Fatima aurait aimé avoir la possibilité d’aller à l’école. Alors maintenant, elle encourage Belqees, ses sœurs et leurs amies à continuer d’apprendre. « Moi, ma mère, ma grand-mère… nous n’avons pas reçu d’éducation; nous n’avions donc pas la possibilité de faire autre chose dans la vie », dit-elle.
Dans un pays où les filles comptent pour 75 pour cent des 3,5 millions d’enfants non scolarisés, l’éducation communautaire donne de l’espoir aux filles qui sont avides d’apprendre.
L’éducation des filles est l’affaire de toutes et de tous
Dans la vallée stérile de l’autre côté de Nili, la plus grande ville de la région, nous avons rencontré Sadiq, qui est âgé de 21 ans. Il enseigne dans un autre espace d’éducation communautaire où des cours sont organisés dans une salle du conseil municipal.
Sadiq a quitté la province voisine de Bamiyan, à 12 heures de route, pour s’établir ici et enseigner. « Je me suis rendu compte que l’enseignement est très important pour la communauté, afin de donner aux enfants des bases solides dans la vie », explique-t-il.
« Le bon côté, ici, c’est que je vois beaucoup de filles venir en classe comparativement aux garçons. Les parents ne font pas la différence entre les garçons et les filles. »

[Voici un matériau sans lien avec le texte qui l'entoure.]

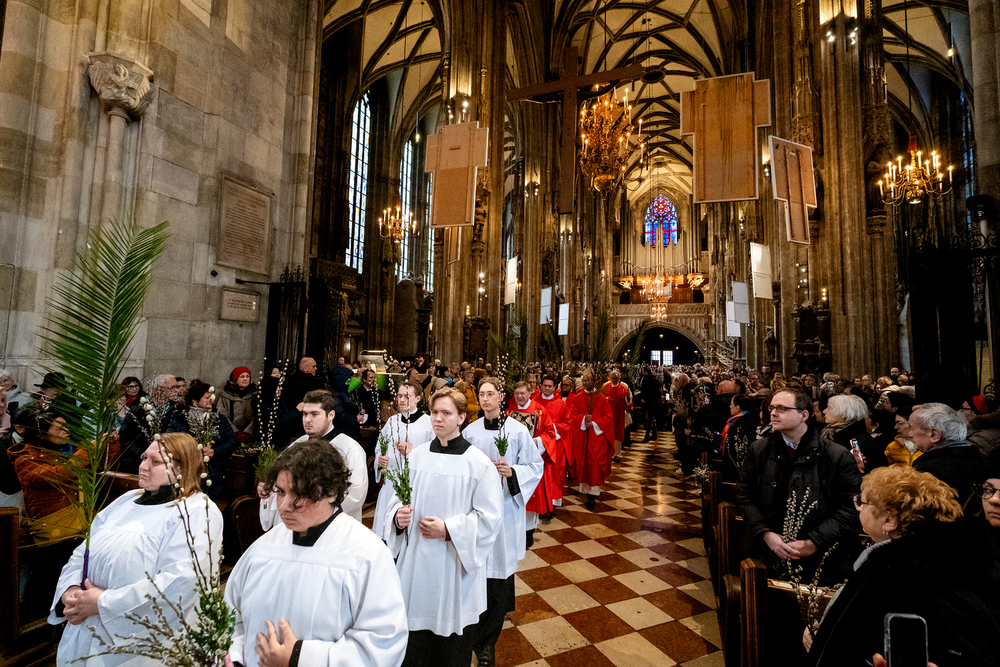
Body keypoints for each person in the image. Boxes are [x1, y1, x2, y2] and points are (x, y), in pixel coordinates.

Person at [226, 441, 408, 667]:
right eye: (281, 492)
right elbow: (232, 615)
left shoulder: (366, 554)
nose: (283, 506)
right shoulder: (263, 548)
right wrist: (237, 657)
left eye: (299, 493)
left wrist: (298, 657)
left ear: (331, 492)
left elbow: (383, 642)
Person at [50, 433, 223, 667]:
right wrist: (71, 589)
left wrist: (103, 603)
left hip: (140, 645)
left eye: (156, 461)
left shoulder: (196, 510)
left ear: (183, 468)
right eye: (144, 458)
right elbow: (83, 552)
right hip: (84, 623)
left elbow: (183, 581)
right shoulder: (125, 501)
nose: (143, 466)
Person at [803, 466, 1000, 667]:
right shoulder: (960, 566)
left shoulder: (887, 576)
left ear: (889, 520)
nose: (858, 508)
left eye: (862, 502)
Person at [384, 388, 503, 667]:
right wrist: (398, 517)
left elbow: (489, 519)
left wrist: (449, 529)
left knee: (449, 649)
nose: (438, 418)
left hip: (453, 564)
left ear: (461, 417)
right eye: (434, 412)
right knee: (415, 645)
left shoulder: (478, 464)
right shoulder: (417, 457)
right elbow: (397, 500)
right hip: (415, 563)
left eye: (446, 413)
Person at [736, 389, 862, 583]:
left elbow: (851, 507)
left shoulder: (836, 455)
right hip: (766, 550)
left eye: (782, 408)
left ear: (804, 415)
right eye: (772, 408)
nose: (773, 413)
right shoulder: (759, 450)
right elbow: (744, 495)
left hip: (820, 558)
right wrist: (765, 533)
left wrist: (814, 541)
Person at [462, 379, 542, 667]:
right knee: (475, 575)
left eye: (490, 394)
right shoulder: (470, 432)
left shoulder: (517, 431)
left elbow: (535, 466)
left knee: (499, 579)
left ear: (501, 397)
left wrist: (513, 472)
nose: (485, 399)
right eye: (482, 394)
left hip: (505, 513)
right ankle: (472, 634)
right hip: (476, 513)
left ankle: (487, 644)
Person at [260, 390, 368, 526]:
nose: (307, 420)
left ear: (331, 415)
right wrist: (268, 491)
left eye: (314, 414)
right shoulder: (296, 446)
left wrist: (314, 515)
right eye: (305, 414)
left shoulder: (349, 448)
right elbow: (278, 484)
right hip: (294, 524)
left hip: (330, 528)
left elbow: (355, 495)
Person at [8, 402, 87, 543]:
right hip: (55, 527)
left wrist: (111, 442)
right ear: (42, 434)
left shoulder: (62, 449)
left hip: (77, 521)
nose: (66, 431)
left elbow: (102, 466)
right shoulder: (25, 456)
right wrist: (85, 454)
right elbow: (51, 476)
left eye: (66, 426)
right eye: (59, 428)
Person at [372, 381, 434, 540]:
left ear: (418, 399)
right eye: (399, 396)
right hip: (391, 486)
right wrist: (381, 461)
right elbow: (379, 449)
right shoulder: (391, 422)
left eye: (406, 396)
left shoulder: (429, 424)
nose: (401, 400)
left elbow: (434, 458)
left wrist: (411, 453)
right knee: (386, 537)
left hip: (413, 488)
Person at [164, 380, 238, 499]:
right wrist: (191, 451)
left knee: (209, 504)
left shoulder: (219, 419)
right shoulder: (180, 419)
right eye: (207, 398)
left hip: (213, 473)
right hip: (188, 473)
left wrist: (215, 451)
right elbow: (170, 441)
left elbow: (232, 441)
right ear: (195, 400)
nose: (212, 400)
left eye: (212, 397)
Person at [909, 402, 985, 507]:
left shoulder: (928, 471)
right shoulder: (980, 461)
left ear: (934, 435)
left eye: (911, 428)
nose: (910, 434)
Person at [566, 368, 615, 510]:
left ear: (593, 381)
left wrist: (594, 423)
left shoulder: (601, 398)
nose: (584, 382)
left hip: (596, 437)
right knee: (583, 461)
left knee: (594, 463)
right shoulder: (578, 397)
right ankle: (585, 490)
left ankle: (592, 494)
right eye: (583, 379)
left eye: (587, 380)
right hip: (582, 437)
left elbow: (608, 417)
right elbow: (572, 414)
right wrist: (582, 419)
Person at [117, 373, 183, 473]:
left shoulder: (178, 410)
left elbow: (183, 435)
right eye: (172, 388)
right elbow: (125, 439)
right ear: (158, 389)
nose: (176, 391)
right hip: (138, 465)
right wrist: (144, 454)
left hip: (168, 466)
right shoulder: (137, 410)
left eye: (177, 387)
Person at [822, 394, 887, 474]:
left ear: (844, 412)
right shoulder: (832, 434)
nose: (824, 411)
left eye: (829, 408)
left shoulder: (859, 442)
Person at [218, 366, 258, 444]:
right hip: (230, 434)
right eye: (242, 377)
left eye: (247, 376)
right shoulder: (226, 395)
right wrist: (235, 432)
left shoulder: (255, 395)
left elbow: (258, 415)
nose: (245, 379)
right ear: (235, 379)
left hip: (251, 434)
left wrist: (248, 432)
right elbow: (222, 414)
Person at [601, 370, 631, 462]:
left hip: (618, 415)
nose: (614, 380)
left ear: (619, 379)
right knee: (607, 434)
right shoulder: (605, 387)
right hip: (607, 415)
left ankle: (617, 454)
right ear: (610, 378)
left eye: (616, 378)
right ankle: (607, 453)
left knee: (617, 435)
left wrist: (629, 404)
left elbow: (628, 403)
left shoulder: (623, 389)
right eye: (613, 378)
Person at [638, 366, 661, 442]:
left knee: (648, 419)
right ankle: (654, 434)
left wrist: (645, 399)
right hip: (649, 402)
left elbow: (651, 392)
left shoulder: (650, 380)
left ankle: (647, 435)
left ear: (646, 372)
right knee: (651, 418)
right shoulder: (648, 379)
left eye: (643, 371)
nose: (642, 372)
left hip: (650, 402)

L'insécurité est un problème récurrent... et les filles sont souvent les premières à ne plus aller à l’école
Mais, comme le montrent les statistiques, ce n’est pas toujours aussi simple. L’accès à des établissements scolaires de qualité, la capacité de rester à l’école, la mauvaise alimentation, les parents et l’ensemble de la société… tout concourt à restreindre le droit des filles à l’éducation et leur capacité d’apprentissage. L’insécurité est un autre problème récurrent. Bien que cette région montagneuse centrale soit relativement calme et sûre, de fréquents actes de violence à seulement 60 kilomètres au nord et au sud bouleversent la vie des familles et donnent lieu à des vagues régulières de déplacement. Lorsque cela se produit, les filles sont souvent les premières à ne plus aller à l’école, car les parents jugent plus important de les garder en sécurité que leur désir d’apprendre.
Dans la classe de Belqees, trois jeunes filles ne sont pas originaires du village. Elles sont arrivées il y a quelques mois, fuyant l’insécurité près de chez elles. Être de retour à l’école leur procure au moins un certain sens de la normalité et une stabilité dans leur vie, et cela les aide à s’intégrer à leur nouvel environnement.
En ouvrant leur maison, Hassan et Fatima font beaucoup plus que simplement permettre à leur propre fille d’apprendre. Tout comme le sacrifice personnel de Sadiq de commencer une nouvelle vie loin de chez lui est bénéfique pour la vie et l’avenir de tous les enfants qui assistent à ses cours.
En Afghanistan, les filles sont prêtes à apprendre, mais elles ont besoin du soutien nécessaire et de la possibilité de le faire. Comme le montrent les histoires de ces défenseurs de l’éducation des filles, il y a beaucoup à faire pour ouvrir l’apprentissage aux filles et transformer leur vie, pour le bien immédiat et à long terme de la société.